» Entries shown
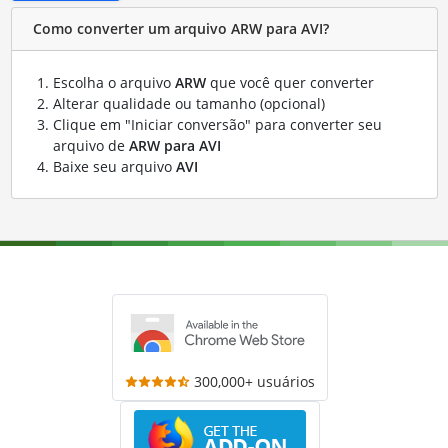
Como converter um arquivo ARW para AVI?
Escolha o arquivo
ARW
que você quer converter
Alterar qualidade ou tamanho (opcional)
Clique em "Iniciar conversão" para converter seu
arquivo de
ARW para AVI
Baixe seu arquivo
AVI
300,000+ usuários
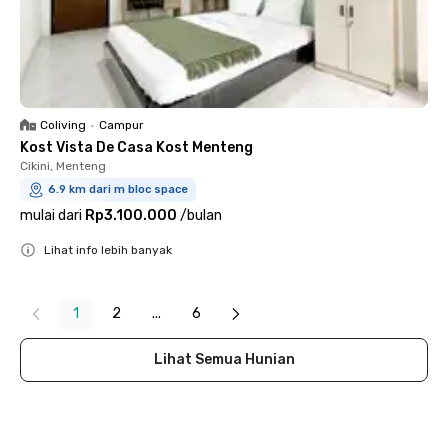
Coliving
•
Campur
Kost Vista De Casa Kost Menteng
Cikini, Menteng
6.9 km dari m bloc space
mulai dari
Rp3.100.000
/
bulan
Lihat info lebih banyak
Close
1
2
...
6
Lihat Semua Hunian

==

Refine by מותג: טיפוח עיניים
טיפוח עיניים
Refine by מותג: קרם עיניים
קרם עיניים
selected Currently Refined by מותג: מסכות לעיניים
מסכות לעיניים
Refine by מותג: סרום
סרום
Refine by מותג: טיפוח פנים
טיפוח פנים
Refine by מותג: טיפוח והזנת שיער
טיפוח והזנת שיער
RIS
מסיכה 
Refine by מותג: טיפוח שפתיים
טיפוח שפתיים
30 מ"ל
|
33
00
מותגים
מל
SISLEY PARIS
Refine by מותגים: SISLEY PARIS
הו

» Job item
The reply should hold the entries above from the line with "Como converter um arquivo ARW para AVI?" to the line with "Lihat Semua Hunian", duplicated exactly, pictures excluded.

» Exercise answer
Como converter um arquivo ARW para AVI?
Escolha o arquivo
ARW
que você quer converter
Alterar qualidade ou tamanho (opcional)
Clique em "Iniciar conversão" para converter seu
arquivo de
ARW para AVI
Baixe seu arquivo
AVI
300,000+ usuários
Coliving
•
Campur
Kost Vista De Casa Kost Menteng
Cikini, Menteng
6.9 km dari m bloc space
mulai dari
Rp3.100.000
/
bulan
Lihat info lebih banyak
Close
1
2
...
6
Lihat Semua Hunian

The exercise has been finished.